JOB:
Transcribe the passage of the grackle documentation below from "For a top-level" to "the same name.", reproducing it character for character.

DOCUMENT:
____

The wire format for the message would start with the four bytes needed for id, then the length of the name string as a 64 bit number followed by the bytes composing the string itself. The null byte is not included since casting a string to a byte slice ([]byte) does not include the null byte. Finally, the marshaled message includes the 12 bytes needed to marshal a TimeStamp. In the below diagram, the number after each field is the length of the field. Note that the nested structures don’t have to be of a fixed size, but are in this example.

[        |                  |                 |                |              ]
[ id (4) | length(name) (8) | name (variable) | startTime (12) | endTime (12) ]
[        |                  |                 |                |              ]

Generated Code Guide

Below is an overview of what type of code is generated by grackle. Full examples can be found in the testdata/out subdirectories.

The generated code guide will use the calendar example, which features the Event message from above and a TimeStamp message containing three integers for the hour, minute and second. All example output snippets will reference the Event message since it’s a bit more interesting. Note that the examples in this README may not be kept up to date, but the files in testdata/out will be.

For this example, grackle might be invoked as

grackle -rocq-logical-path Grackle.test -rocq-physical-path testdata/out/rocq/
-proofgen-path testdata/out/pg -go-output-path testdata/out/go -go-package
github.com/mjschwenne/grackle/testdata/out/go -goose-output testdata/out/goose/
testdata/proto/calendar

Which would generate these files (which can be accessed in the testdata/out directory of this repository, along with the other test files):

testdata/out/
├── go
│   ├── calendar_gk
│   │   └── calendar_gk.go
│   ├── event_gk
│   │   └── event_gk.go
│   └── timestamp_gk
│       └── timestamp_gk.go
├── goose
│   └── github_com
│       └── mjschwenne
│           └── grackle
│               └── testdata
│                   └── out
│                       └── go
│                           ├── calendar_gk.v
│                           ├── event_gk.v
│                           └── timestamp_gk.v
├── pg
│   └── github_com
│       └── mjschwenne
│           └── grackle
│               └── testdata
│                   └── out
│                       └── go
│                           ├── calendar_gk.v
│                           ├── event_gk.v
│                           └── timestamp_gk.v
└── rocq
    ├── calendar_proof_gk.v
    ├── event_proof_gk.v
    └── timestamp_proof_gk.v

Protobuf Messages

Go

For a top-level message, grackle will output:

  • A go package with the name of the message, all lowercase, and the _gk suffix, such as event_gk. Inside the package is one file with the same name.

____

DATA:
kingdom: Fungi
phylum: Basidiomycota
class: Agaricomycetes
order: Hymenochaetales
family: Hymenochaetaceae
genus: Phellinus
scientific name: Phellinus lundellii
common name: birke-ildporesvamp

____

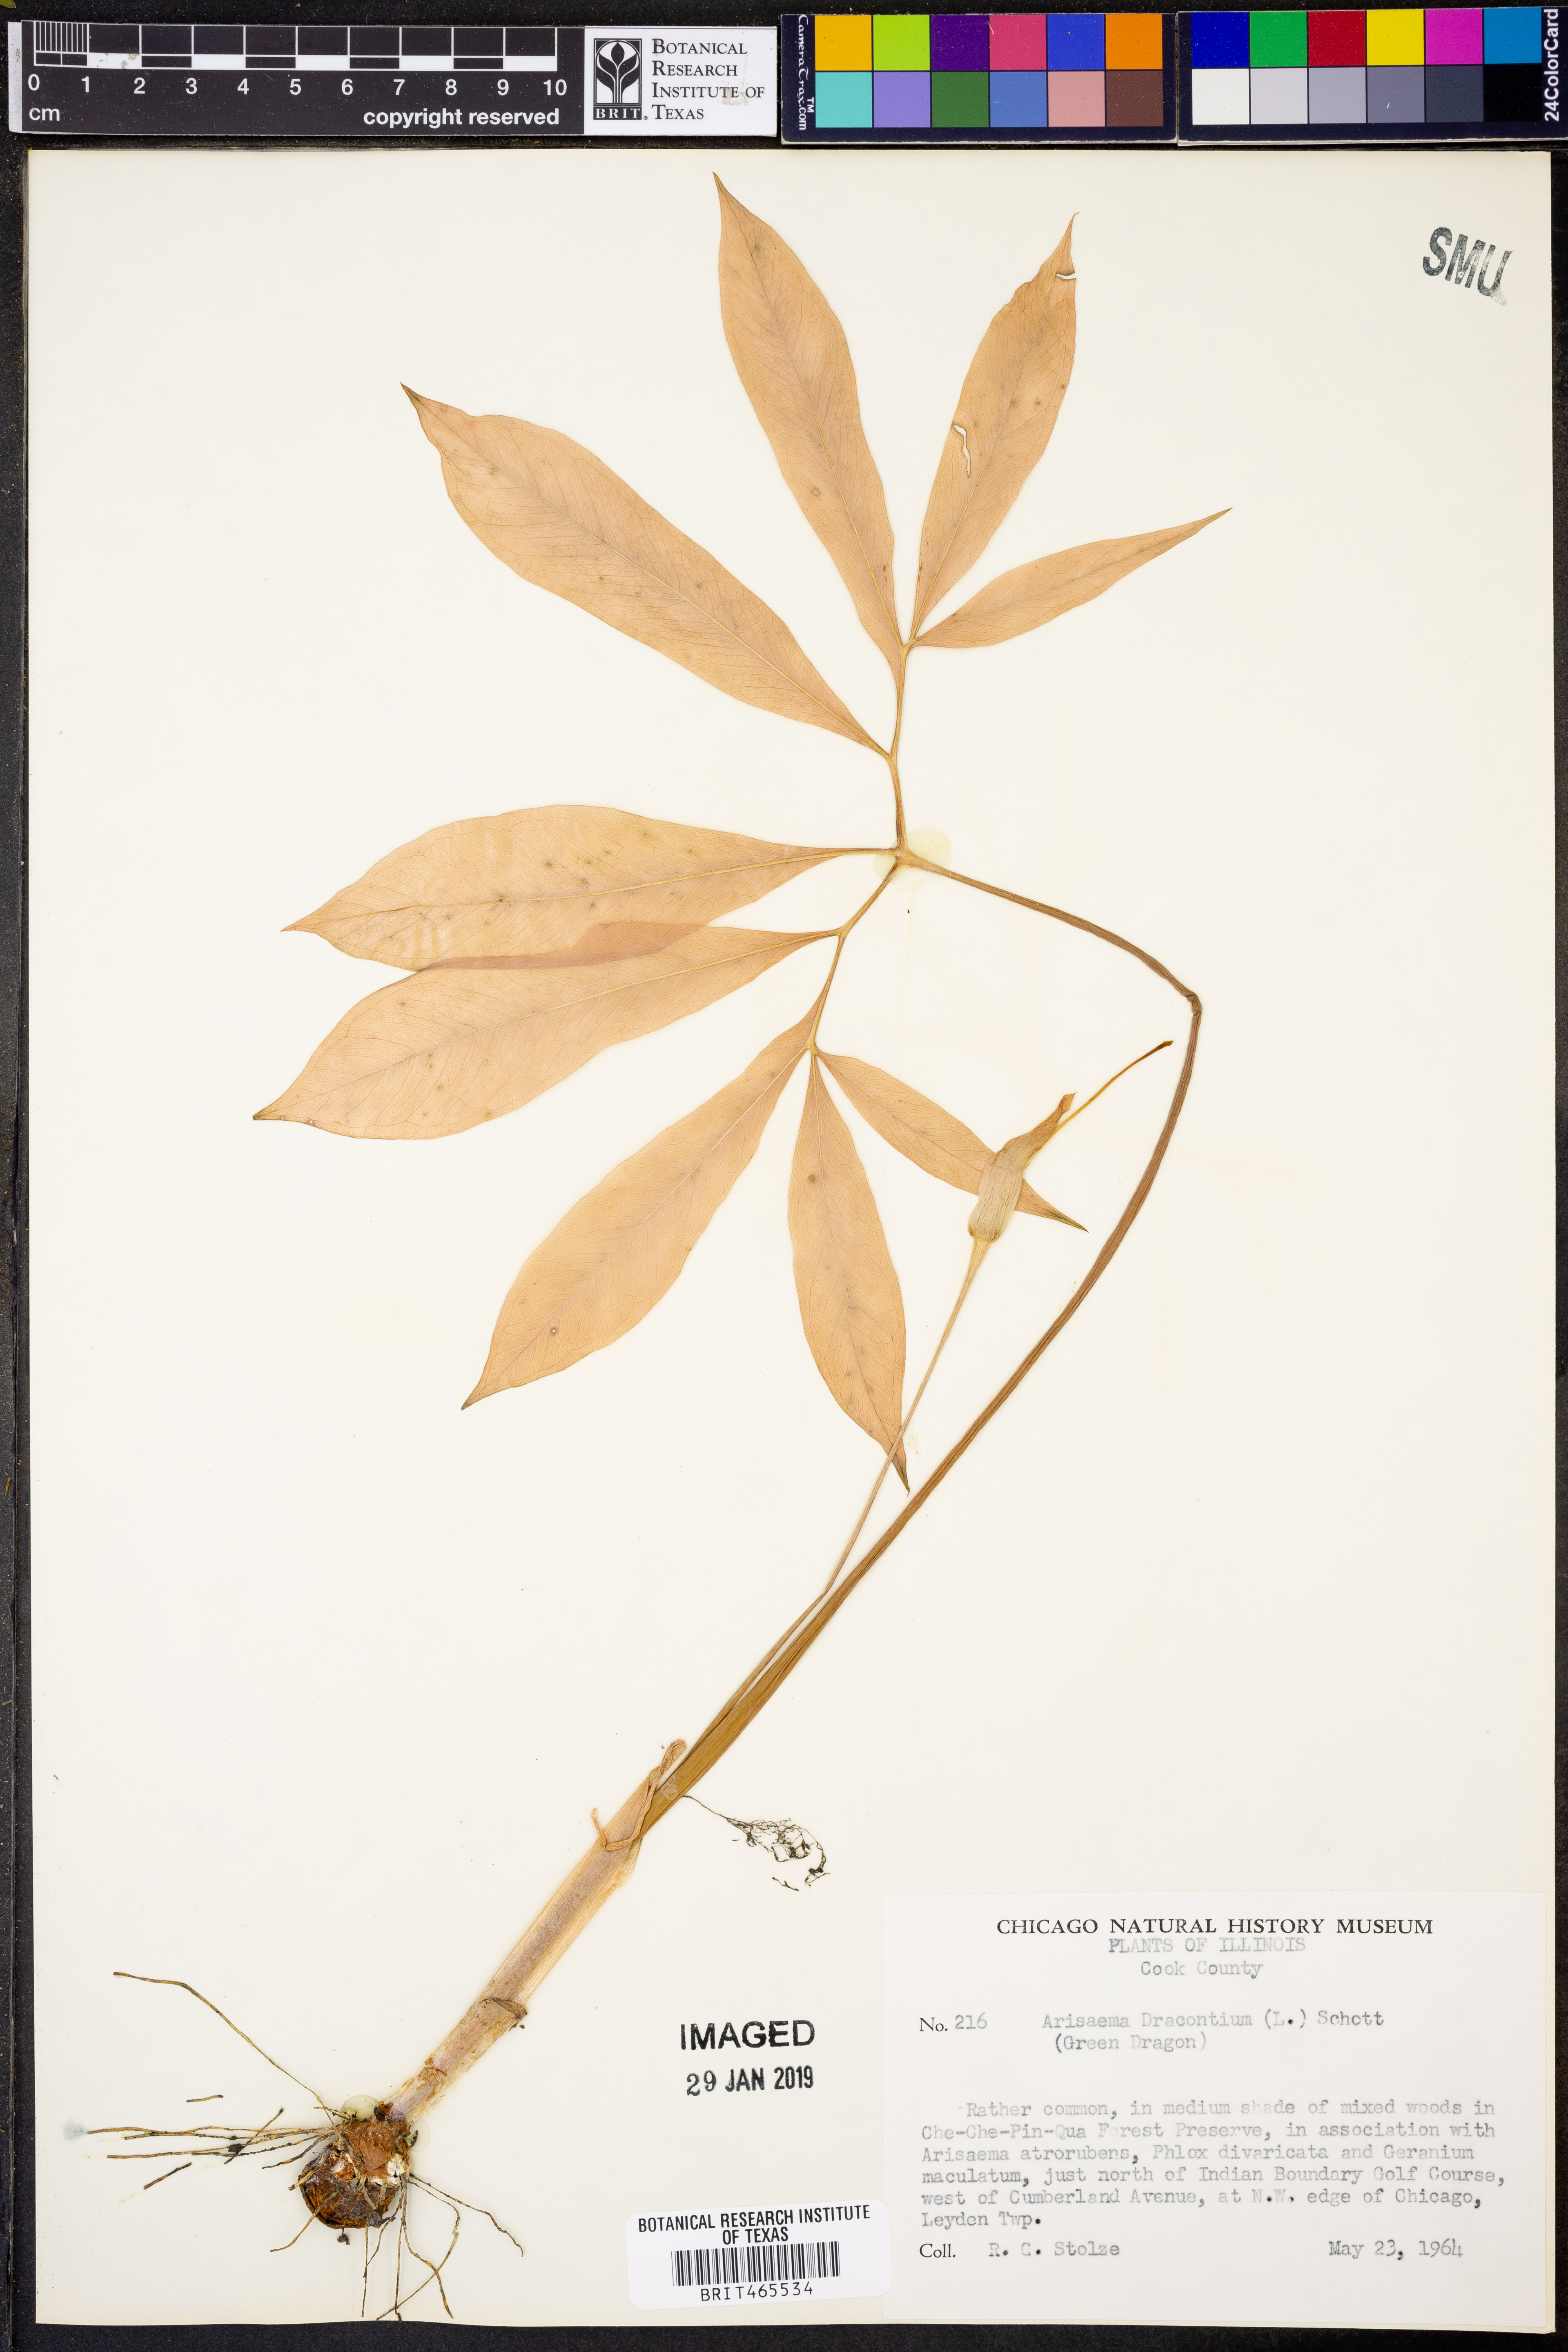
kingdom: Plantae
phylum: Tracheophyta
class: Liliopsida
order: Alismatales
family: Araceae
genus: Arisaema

____

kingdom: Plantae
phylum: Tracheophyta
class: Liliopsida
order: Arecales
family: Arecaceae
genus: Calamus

____

RESPONSE BELOW:
For a top-level message, grackle will output:

  • A go package with the name of the message, all lowercase, and the _gk suffix, such as event_gk. Inside the package is one file with the same name.